A new report released today by Azul reveals a growing “financial tension” inside the C-suite. Finance leaders are desperate to pour money into AI, but they are finding that the very technology they need to grow is being choked by inefficient cloud spending.
Cloud costs become board-level concern as executives see costs rise
Cloud costs used to be a headache hidden away in the IT department, but those days are over. According to the survey of 300 US finance leaders, 66% now say cloud spending has officially become a “board-level concern.”
It’s easy to see why. Nearly 9 in 10 organizations are seeing their cloud costs climb, with a third describing the increase as “significant”.
Only a tiny nine percent of companies have managed to keep their spending flat. For most, the cloud has transformed from a flexible utility into a strategic risk that demands executive oversight.

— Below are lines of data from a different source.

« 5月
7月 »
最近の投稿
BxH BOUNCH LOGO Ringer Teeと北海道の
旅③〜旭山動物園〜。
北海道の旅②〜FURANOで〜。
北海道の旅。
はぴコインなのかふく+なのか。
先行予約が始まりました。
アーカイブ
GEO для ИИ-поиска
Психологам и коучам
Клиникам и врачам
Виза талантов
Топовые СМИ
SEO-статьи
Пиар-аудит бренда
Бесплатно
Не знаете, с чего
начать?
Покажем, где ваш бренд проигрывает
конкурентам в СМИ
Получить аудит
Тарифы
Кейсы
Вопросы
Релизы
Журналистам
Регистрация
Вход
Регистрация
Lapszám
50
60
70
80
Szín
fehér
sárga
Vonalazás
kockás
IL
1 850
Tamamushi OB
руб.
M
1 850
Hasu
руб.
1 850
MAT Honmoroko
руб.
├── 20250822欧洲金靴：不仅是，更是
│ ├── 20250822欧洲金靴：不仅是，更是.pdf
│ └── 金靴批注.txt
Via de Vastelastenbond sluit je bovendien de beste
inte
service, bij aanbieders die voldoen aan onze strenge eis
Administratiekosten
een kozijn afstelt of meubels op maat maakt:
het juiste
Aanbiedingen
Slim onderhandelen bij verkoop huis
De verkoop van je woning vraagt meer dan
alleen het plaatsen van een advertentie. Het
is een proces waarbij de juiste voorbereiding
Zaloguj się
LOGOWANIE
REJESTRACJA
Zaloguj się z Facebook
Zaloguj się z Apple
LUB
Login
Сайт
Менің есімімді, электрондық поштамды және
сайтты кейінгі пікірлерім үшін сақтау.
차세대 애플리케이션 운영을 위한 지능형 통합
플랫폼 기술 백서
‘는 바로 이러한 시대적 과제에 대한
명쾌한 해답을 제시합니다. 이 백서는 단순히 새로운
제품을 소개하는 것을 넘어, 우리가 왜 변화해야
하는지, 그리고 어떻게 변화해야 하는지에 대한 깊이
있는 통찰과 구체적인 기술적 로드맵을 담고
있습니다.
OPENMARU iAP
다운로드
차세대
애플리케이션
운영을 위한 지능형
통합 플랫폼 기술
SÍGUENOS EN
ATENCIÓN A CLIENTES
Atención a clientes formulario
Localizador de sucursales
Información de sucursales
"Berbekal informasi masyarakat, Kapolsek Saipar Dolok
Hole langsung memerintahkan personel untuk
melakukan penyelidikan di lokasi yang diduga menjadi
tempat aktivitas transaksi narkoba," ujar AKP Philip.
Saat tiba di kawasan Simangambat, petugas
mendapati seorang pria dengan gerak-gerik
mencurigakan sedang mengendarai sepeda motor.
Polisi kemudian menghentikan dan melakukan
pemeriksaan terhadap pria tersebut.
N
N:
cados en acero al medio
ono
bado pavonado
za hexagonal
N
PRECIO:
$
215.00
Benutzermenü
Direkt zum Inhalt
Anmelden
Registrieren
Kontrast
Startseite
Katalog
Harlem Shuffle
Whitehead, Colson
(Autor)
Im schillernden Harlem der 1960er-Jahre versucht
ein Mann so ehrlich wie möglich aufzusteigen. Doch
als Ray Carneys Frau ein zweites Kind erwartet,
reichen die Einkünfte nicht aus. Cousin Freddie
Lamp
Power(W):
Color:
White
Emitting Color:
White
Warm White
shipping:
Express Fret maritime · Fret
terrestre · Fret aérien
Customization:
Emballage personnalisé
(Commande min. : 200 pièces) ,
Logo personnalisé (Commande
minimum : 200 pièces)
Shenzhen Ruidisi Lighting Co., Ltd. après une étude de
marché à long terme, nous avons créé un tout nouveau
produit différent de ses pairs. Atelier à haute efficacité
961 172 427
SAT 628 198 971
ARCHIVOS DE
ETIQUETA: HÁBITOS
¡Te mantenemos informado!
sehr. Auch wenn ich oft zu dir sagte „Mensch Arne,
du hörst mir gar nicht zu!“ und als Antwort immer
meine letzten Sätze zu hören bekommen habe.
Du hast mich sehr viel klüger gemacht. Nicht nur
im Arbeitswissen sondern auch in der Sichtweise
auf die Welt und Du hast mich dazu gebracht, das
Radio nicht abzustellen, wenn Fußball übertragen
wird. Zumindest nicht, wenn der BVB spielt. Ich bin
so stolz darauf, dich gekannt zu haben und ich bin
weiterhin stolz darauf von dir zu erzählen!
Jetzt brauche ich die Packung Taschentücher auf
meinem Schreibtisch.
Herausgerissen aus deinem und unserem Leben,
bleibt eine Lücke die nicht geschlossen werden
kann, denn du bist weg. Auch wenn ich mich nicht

The AI paradox: investing in technology without additional budget
There is a bit of a “catch-22” happening with AI. While 56% of CFOs name investing in AI and automation as their number one financial priority for the year, the technology itself is making their budgets harder to manage.
About 43% of leaders admit that adopting AI is adding new layers of “workload complexity,” which makes it much harder to forecast and control what they are actually spending.
To fund these AI dreams without breaking the bank, CFOs are starting to look at their current cloud setups with a more critical eye. The report found that:
- Widespread inefficiency: 69% of finance leaders believe that 10% to 30% of their current cloud spend is essentially wasted.
- The complexity barrier: The biggest hurdle to fixing this is the “complexity of cloud pricing,” cited by 45% of respondents.
- Visibility gaps: 32% of CFOs say they lack sufficient visibility into how their teams use resources.
Rather than just cutting costs for the sake of it, 45% of CFOs see cloud optimization as a way to create “budget flexibility” to fund the next wave of digital innovation.
Turning to deeper technical levers for savings
While many companies use basic tools like AWS Cost Explorer, a smaller, more tech-savvy group is digging deeper into how their software actually runs. About 16% of organizations are now using “Java runtime optimization or JVM tuning” to make their applications more efficient at the source.
Other popular moves include re-platforming legacy systems (24%) and rightsizing their infrastructure (35%).
Scott Sellers, co-founder and CEO of Azul, noted in the release that this shift is about more than just saving pennies.
“With nearly nine in ten CFOs seeing cloud costs rise and AI now a top investment priority, finance leaders are being forced to rethink how efficiently their applications consume cloud resources,” Sellers said.
“Cloud optimization has become a strategic lever — one that allows organizations to fund AI innovation, protect margins, and bring greater predictability and accountability to cloud investments.”
As cloud complexity grows, the report concludes that the CFO is no longer just funding cloud transformation but is now a key stakeholder in shaping it, ensuring that every dollar spent in the cloud drives measurable business value.